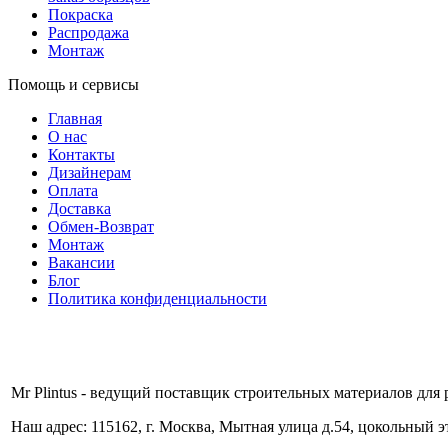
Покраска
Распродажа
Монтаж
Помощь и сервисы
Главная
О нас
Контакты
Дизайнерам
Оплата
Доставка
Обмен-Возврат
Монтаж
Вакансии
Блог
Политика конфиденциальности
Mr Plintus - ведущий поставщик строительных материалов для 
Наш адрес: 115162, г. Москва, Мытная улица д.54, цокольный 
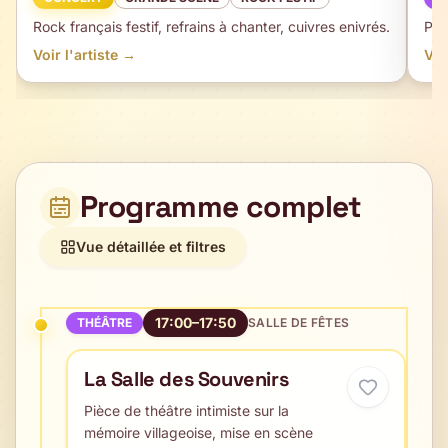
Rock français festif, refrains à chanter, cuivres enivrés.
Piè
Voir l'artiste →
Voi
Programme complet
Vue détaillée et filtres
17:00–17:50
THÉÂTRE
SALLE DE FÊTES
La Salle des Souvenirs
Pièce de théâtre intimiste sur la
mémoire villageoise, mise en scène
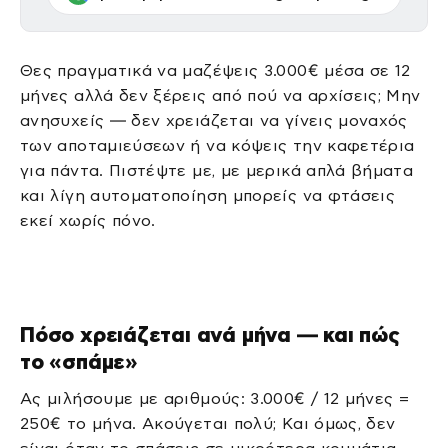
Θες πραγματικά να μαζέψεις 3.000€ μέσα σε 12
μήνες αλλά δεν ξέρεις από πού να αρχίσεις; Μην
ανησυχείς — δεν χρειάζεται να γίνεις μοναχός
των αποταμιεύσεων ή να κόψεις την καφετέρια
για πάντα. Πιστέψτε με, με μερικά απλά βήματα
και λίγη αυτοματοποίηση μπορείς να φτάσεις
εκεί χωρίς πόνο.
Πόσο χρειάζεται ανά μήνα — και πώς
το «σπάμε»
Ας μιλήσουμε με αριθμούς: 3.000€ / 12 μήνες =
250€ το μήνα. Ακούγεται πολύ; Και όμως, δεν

---

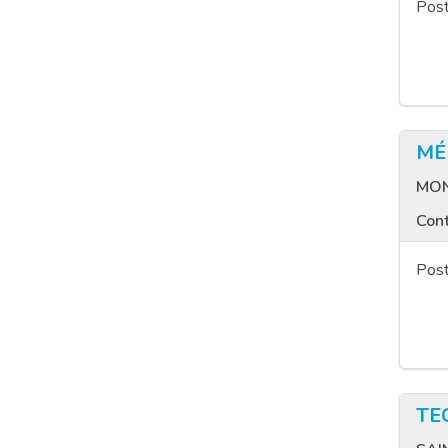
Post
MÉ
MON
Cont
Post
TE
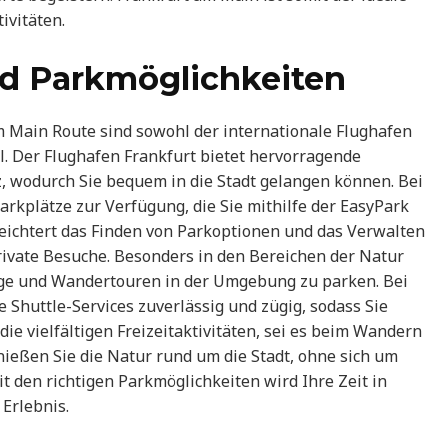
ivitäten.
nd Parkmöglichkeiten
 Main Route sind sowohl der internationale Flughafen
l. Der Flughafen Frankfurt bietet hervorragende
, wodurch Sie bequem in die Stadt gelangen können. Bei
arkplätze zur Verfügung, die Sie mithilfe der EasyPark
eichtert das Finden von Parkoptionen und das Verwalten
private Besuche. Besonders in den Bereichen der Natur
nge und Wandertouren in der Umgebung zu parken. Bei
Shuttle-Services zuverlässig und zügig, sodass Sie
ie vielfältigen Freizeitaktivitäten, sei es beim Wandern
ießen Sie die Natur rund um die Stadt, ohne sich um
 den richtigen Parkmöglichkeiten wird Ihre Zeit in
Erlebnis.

• Assignment: If a line in the records includes the string "Parkmöglichkeiten", copy it.

• Result of the exercise:
nd Parkmöglichkeiten
 den richtigen Parkmöglichkeiten wird Ihre Zeit in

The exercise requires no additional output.